- TEXT PROVIDED:

[Dspace-general] Archiving research data sets

Mark Diggory mdiggory at MIT.EDU
Tue Jul 17 11:46:44 EDT 2007


Hello,

At MIT, we've been working on an extension of the PLEDGE project  
focused on archiving social science research data into DSpace from  
the Harvard MIT Data-center VDC/Dataverse service.  The most  
significant aspect of which is a mapping from various sections of the  
DDI standard into METS+PREMIS+MODS and a toolset for DSpace capable  
of importing all relevant study materials (including DDI metadata  
instances, data files and other materials) into DSpace. This toolset  
is based on an "Agent Service" I have authored which activates the  
ingestion process and a "Ingestion Packager" within DSpace that is  
sensitive to DDI metadata available in such SIPs (Submission  
Packages) coming into DSpace from such an "Agent Service".

- PROBLEM TO WORK ON:
Answer from the post above on archiving research data sets:
(a) Who wrote the post, and on what date was it sent?
(b) From which service is the social science research data archived into DSpace?
(c) What does the post give as the expansion of "SIPs"?

- INFORMATION PROVIDED:

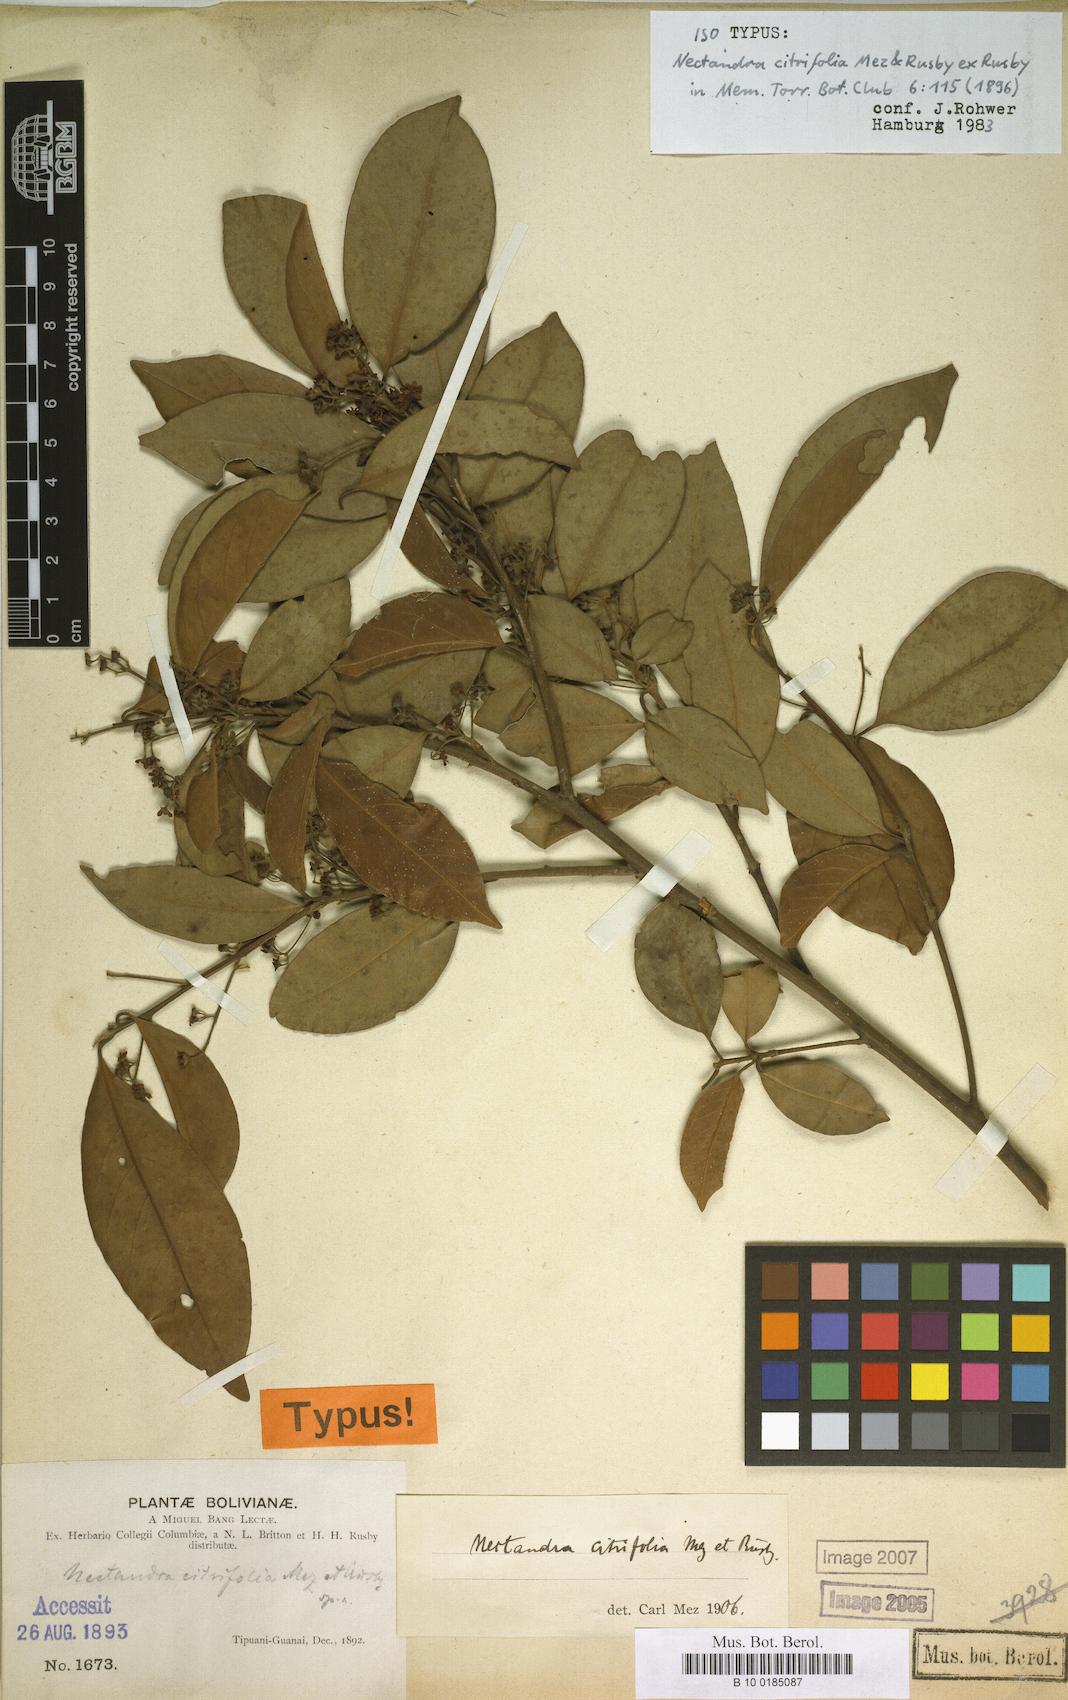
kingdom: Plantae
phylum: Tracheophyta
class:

- TASK RESULT:
(a) Mark Diggory, on Tuesday, July 17, 2007.
(b) The Harvard MIT Data-center VDC/Dataverse service.
(c) Submission Packages.